The Lord then dwells on perseverance, that petitions should not be those of
a heart indifferent to the result. He assures them that their prayers
should not be in vain; also, that their heavenly Father would give the Holy
Spirit to those that asked Him. He puts them into His own relationship on
earth with God. Hearkening to God, applying to Him as a Father-it is the
whole of practical christian life.
Afterwards the two great weapons of His testimony are shewn forth, namely,
casting out demons, and the authority of His word. He had manifested the
power that cast out demons; they attributed it to the prince of the demons.
Nevertheless He had bound the strong man; He had spoiled his goods; and
this proved that the kingdom of God was indeed come. In such a case as
this, God being come to deliver man, everything took its true place;
everything was either of the devil, or of the Lord. Moreover, if the
unclean spirit had gone out and God was not there, the wicked spirit would
come back with others more wicked than himself; and the last state is worse
than the first.
These things were taking place at that time. But miracles were not all. He
had proclaimed the word. A woman, sensible to the joy of having a son like
Jesus, declares aloud the value of such a relationship to Him after the
flesh; the Lord puts this blessing, as He did in the case of Mary, on those
who heard and kept His word. The Ninevites had hearkened to Jonah, the
queen of Sheba to Solomon, without even one miracle being wrought; and a
greater than Jonah was now among them. There were two things there-the
testimony plainly set forth (v. 33), and the motives which governed those
that heard it. If the true light shone fully into the heart, there remained
no darkness in it. If the perfect truth was presented according to God's
own wisdom, it was the heart that rejected it. The eye was evil. The
notions and motives of a heart at a distance from God only darkened it: a
heart that had but one object, God and His glory, would be full of light.
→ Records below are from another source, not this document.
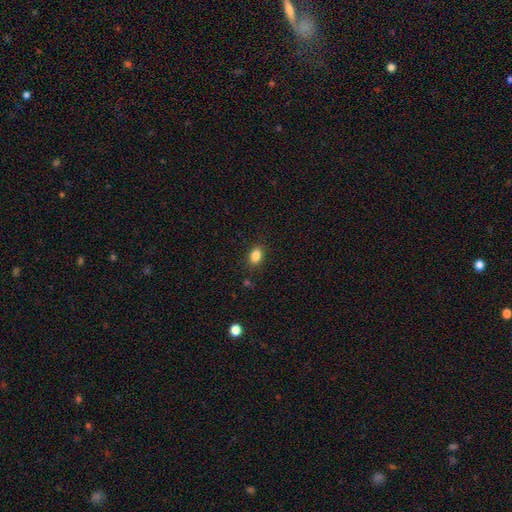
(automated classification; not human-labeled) Smooth or featured?
  - smooth: 85% *
  - star or artifact: 10%
  - featured or disk: 5%
How rounded?
  - in between: 81% *
  - round: 17%
  - cigar-shaped: 2%
Merging?
  - none: 86% *
  - minor disturbance: 10%
  - major disturbance: 3%
  - merger: 2%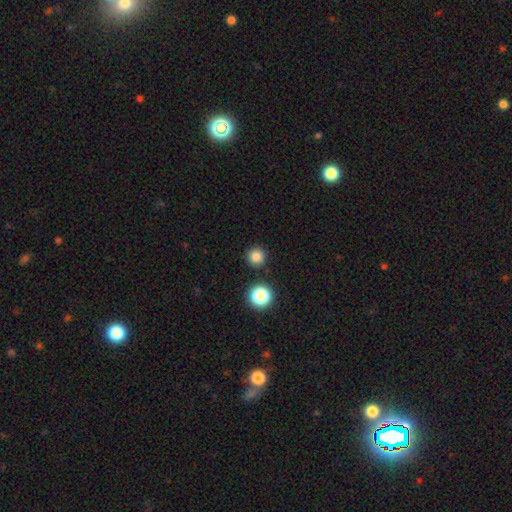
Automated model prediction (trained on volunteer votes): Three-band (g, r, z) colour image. It shows a smooth galaxy with no disk features (82%) that is round (96%). Merging: none (90%).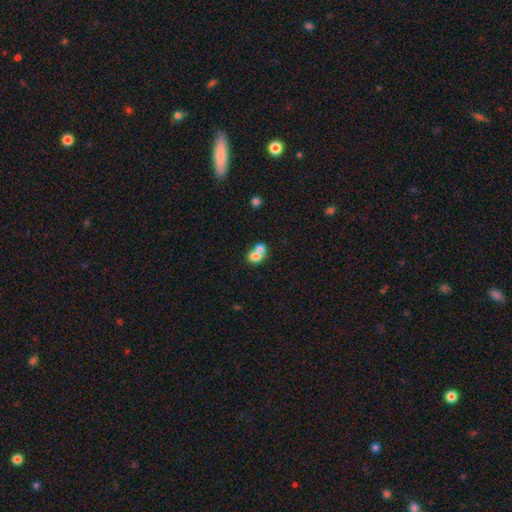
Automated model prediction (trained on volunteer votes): This appears to be a smooth galaxy with no disk features (73%) that is round (57%). Merging: merger (68%).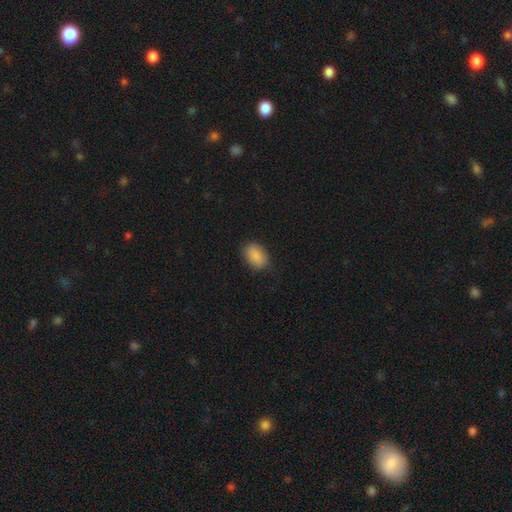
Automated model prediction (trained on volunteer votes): This is clearly a smooth galaxy (89%). How rounded: clearly in between (83%). Merging: clearly none (83%).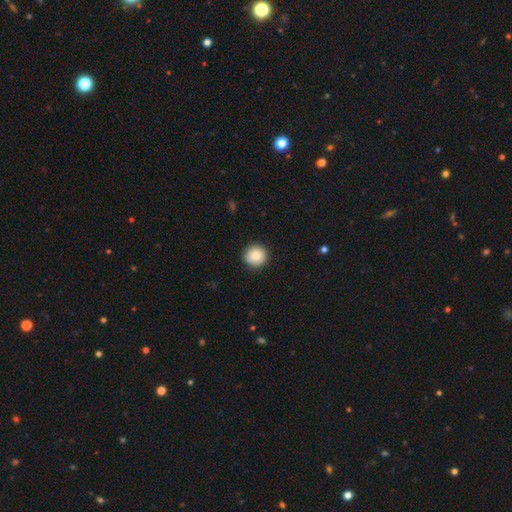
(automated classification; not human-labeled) Smooth or featured: smooth — 85% (star or artifact — 8%)
How rounded: round — 95% (in between — 4%)
Merging: none — 91% (minor disturbance — 6%)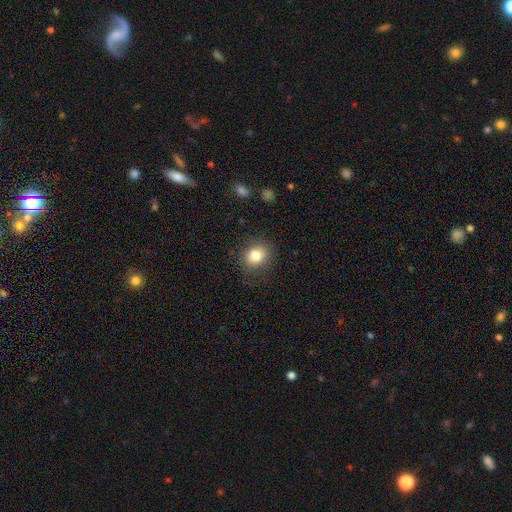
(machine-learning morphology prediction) Smooth or featured: smooth — 82% (star or artifact — 10%)
How rounded: round — 59% (in between — 40%)
Merging: none — 84% (minor disturbance — 11%)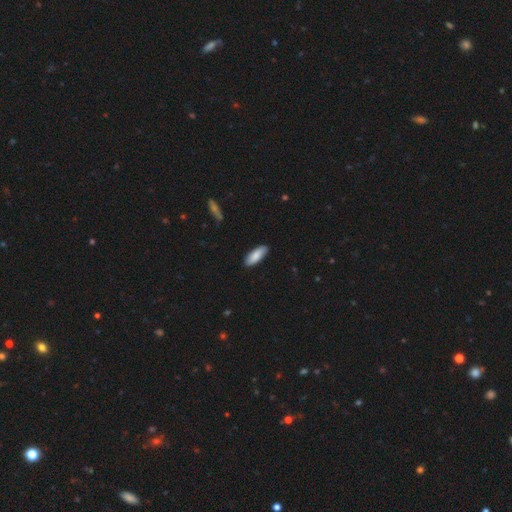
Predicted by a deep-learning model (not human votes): This appears to be a smooth galaxy with no disk features (84%) that is in between round and cigar-shaped (72%). Merging: none (87%).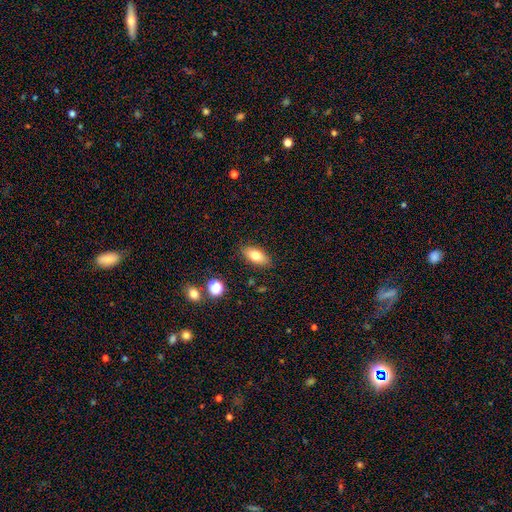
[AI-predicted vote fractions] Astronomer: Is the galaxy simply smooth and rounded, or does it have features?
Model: smooth — 76%.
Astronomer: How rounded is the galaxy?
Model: in between — 86%.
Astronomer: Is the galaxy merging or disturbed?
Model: none — 87%.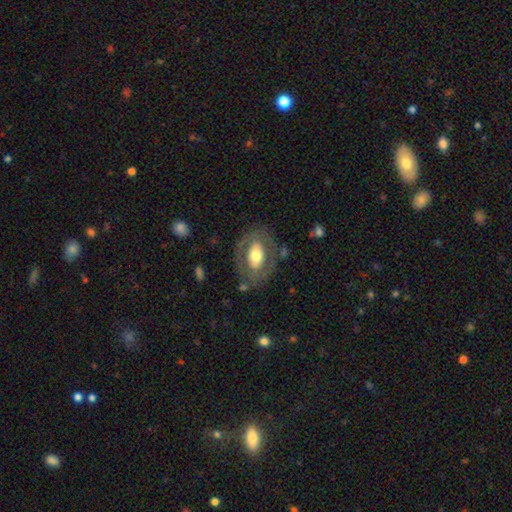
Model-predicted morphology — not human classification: Smooth or featured: featured or disk — 49% (smooth — 45%)
Merging: none — 73% (minor disturbance — 15%)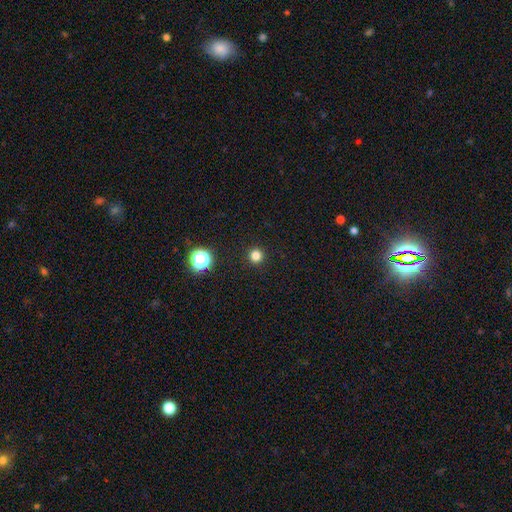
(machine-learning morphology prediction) A smooth galaxy with no disk features (80%) that is round (96%).

Vote fractions:
- Smooth or featured? smooth: 80% / star or artifact: 16% / featured or disk: 4%
- How rounded? round: 96% / in between: 3% / cigar-shaped: 1%
- Merging? none: 93% / minor disturbance: 4% / major disturbance: 2% / merger: 1%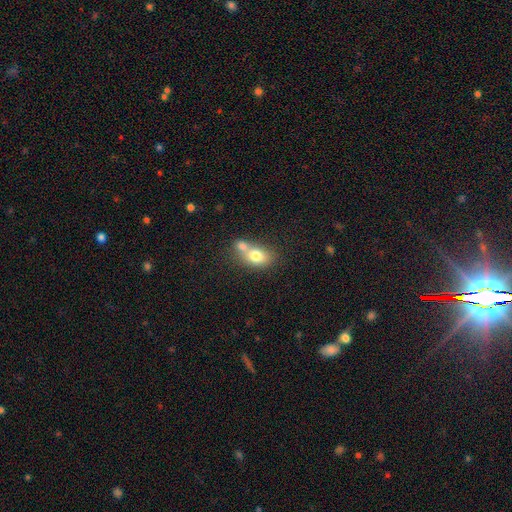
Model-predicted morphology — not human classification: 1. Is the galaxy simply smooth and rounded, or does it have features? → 73% smooth, 18% featured or disk, 9% star or artifact.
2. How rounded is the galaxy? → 70% in between, 28% round, 2% cigar-shaped.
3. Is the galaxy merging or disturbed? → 57% merger, 28% none, 10% minor disturbance, 5% major disturbance.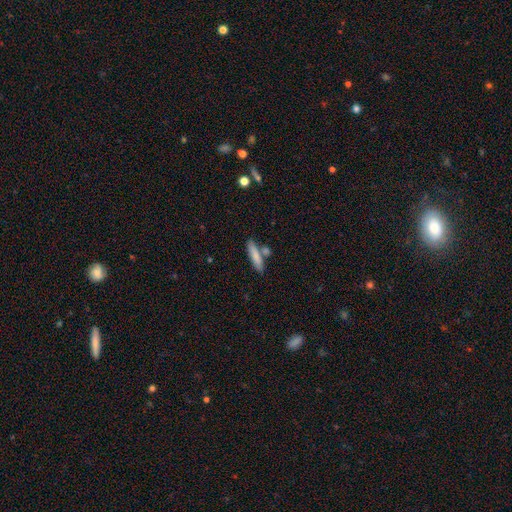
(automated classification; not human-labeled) The model was most divided on "merging": none: 68%, merger: 16%, minor disturbance: 12%, major disturbance: 3%. More confident: smooth or featured — smooth (79%); how rounded — cigar-shaped (76%).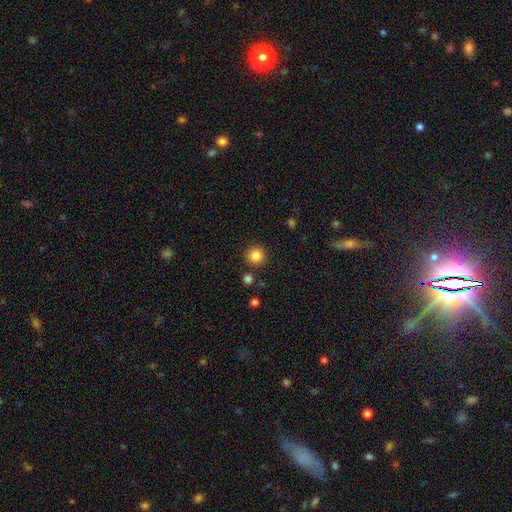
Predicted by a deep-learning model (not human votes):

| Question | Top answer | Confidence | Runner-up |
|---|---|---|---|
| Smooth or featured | smooth | 85% | star or artifact (11%) |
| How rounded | round | 94% | in between (5%) |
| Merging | none | 89% | minor disturbance (6%) |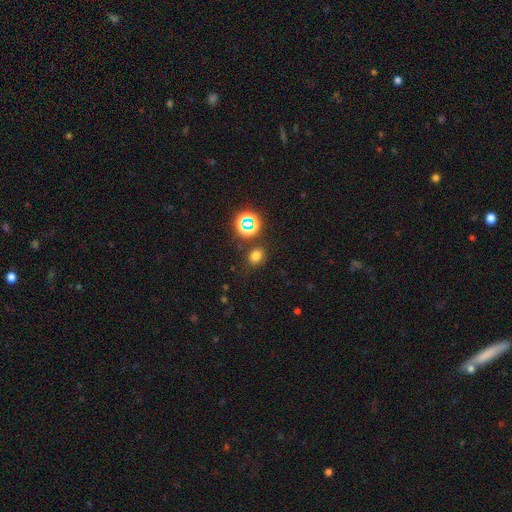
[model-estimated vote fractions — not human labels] Q: Smooth or featured?
A: smooth (71%); runner-up: star or artifact (23%)
Q: How rounded?
A: round (62%); runner-up: in between (37%)
Q: Merging?
A: none (83%); runner-up: minor disturbance (10%)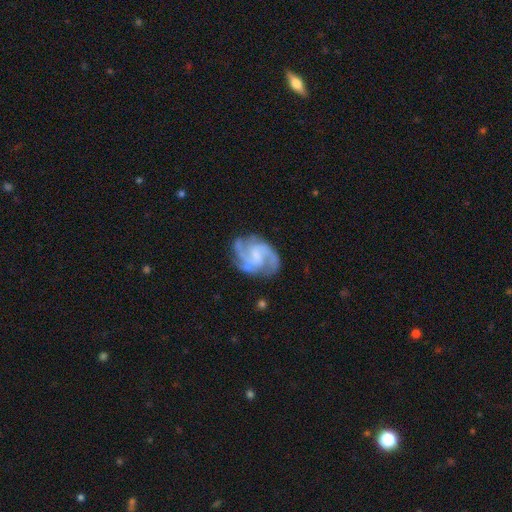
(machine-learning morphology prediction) This appears to be a featured or disk galaxy (86%) with a weak bar (47%), 2 (39%) medium (54%) spiral arms (96%) and a small central bulge (41%). Merging: none (69%).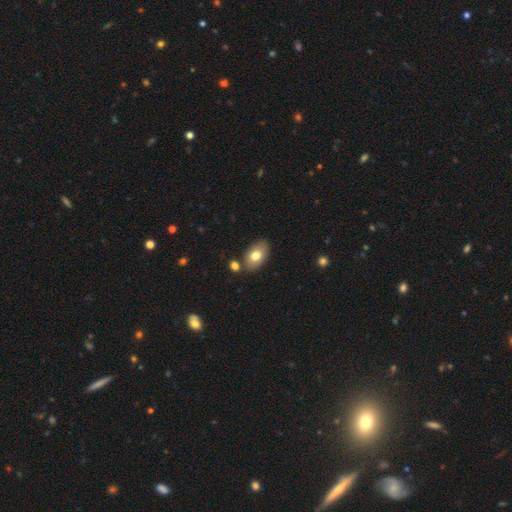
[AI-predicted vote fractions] This appears to be a smooth galaxy with no disk features (76%) that is in between round and cigar-shaped (91%). Merging: none (78%).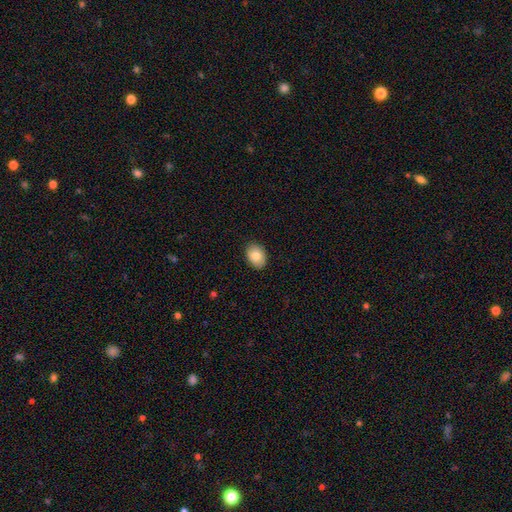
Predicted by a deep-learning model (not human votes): This appears to be a smooth galaxy with no disk features (84%) that is in between round and cigar-shaped (73%). Merging: none (89%).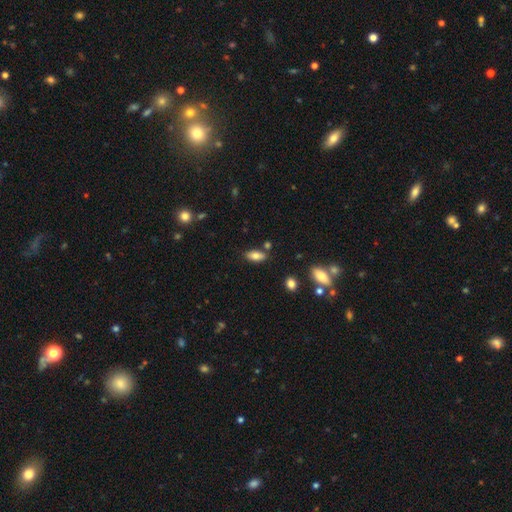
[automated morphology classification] type=smooth (80%); roundness=in between (85%); merging=none (78%).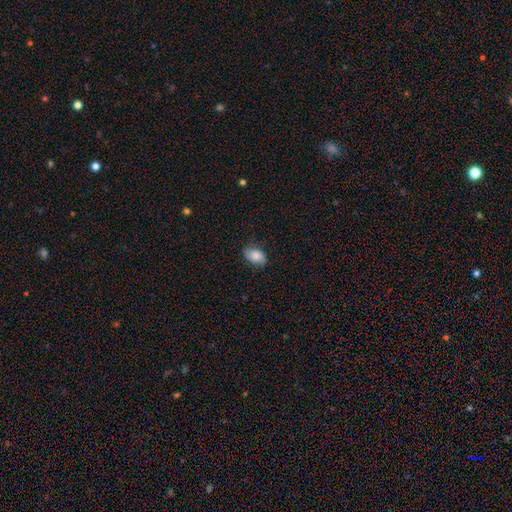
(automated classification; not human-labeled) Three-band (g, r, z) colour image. It shows a smooth galaxy with no disk features (76%) that is in between round and cigar-shaped (87%). Merging: none (74%).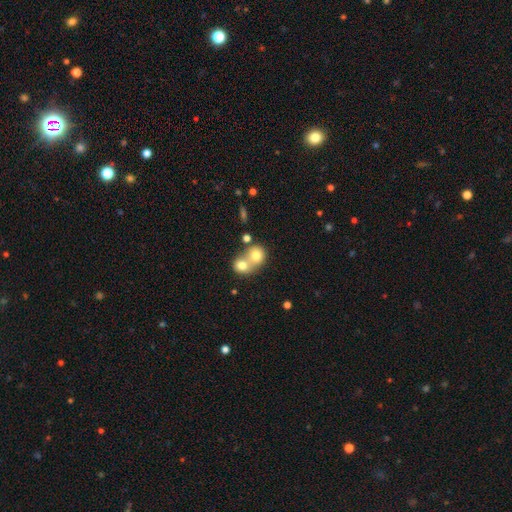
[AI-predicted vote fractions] This appears to be a smooth galaxy with no disk features (73%) that is round (74%). Merging: merger (70%).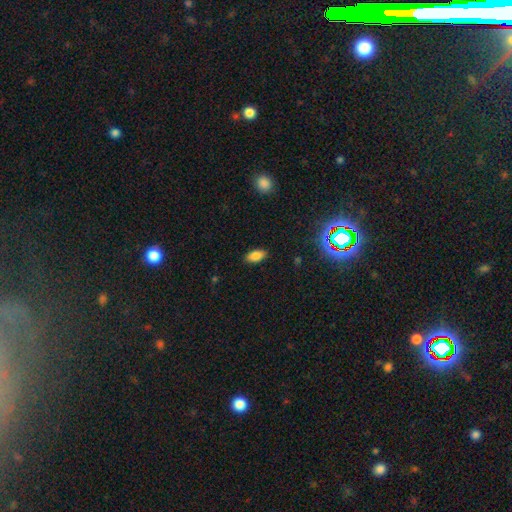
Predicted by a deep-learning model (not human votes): Smooth or featured: smooth — 83% (star or artifact — 10%)
How rounded: in between — 90% (cigar-shaped — 6%)
Merging: none — 87% (minor disturbance — 9%)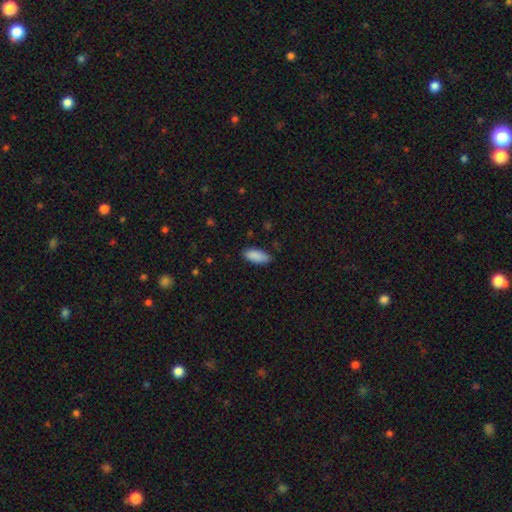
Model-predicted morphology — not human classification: The model was most divided on "how rounded": in between: 85%, cigar-shaped: 13%, round: 2%. More confident: smooth or featured — smooth (90%); merging — none (84%).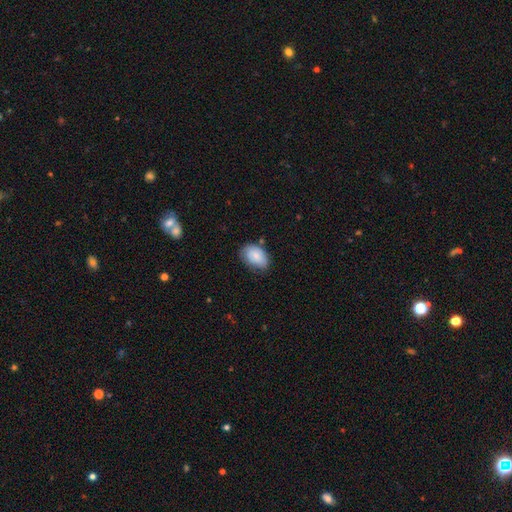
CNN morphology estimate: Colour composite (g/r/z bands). It shows a smooth galaxy with no disk features (80%) that is in between round and cigar-shaped (87%). Merging: none (68%).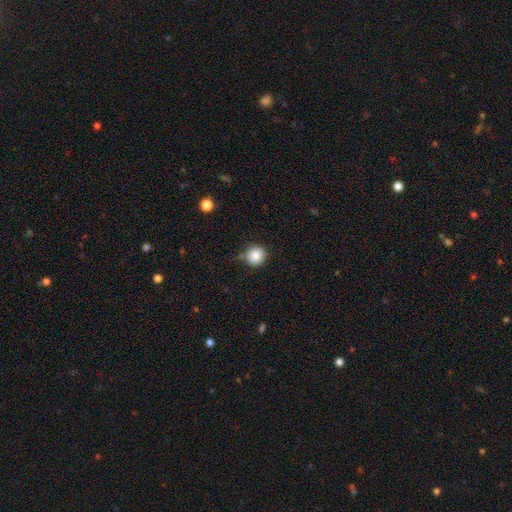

Moreover light does not merely display itself, it enlightens all around it.
If God's light were in the soul, it would be full of it and no part dark.
Verses 37-52. Invited to the Pharisee's house, He judges the condition of
the nation, and the hypocrisy of its pretended righteousness, putting His
finger on the whited show and inward covetousness and self-seeking, the
making God's law burdensome to others, while neglecting the fulfilment of
it themselves, announcing the mission of the apostles and prophets of the
New Testament, the rejection of whom would fill up the measure of Israel's
iniquity, and bring to a final test those who hypocritically built the
tombs of the prophets their fathers had killed. And then all the blood,
with respect to which God had exercised His long-suffering, sending
testimonies to enlighten the people, and which had been shed on account of
those testimonies, should at length be required at the hand of the rebels.
The Lord's words did but stir up the malice of the Pharisees, who sought to
entangle Him in His talk. In a word we have, on one side, the word of the
testimony set in full relief, in place of the Messiah fulfilling the
promises; and, on the other, the judgment of a nation that had rejected
both, and would also reject even that which should afterwards be sent to
bring them back.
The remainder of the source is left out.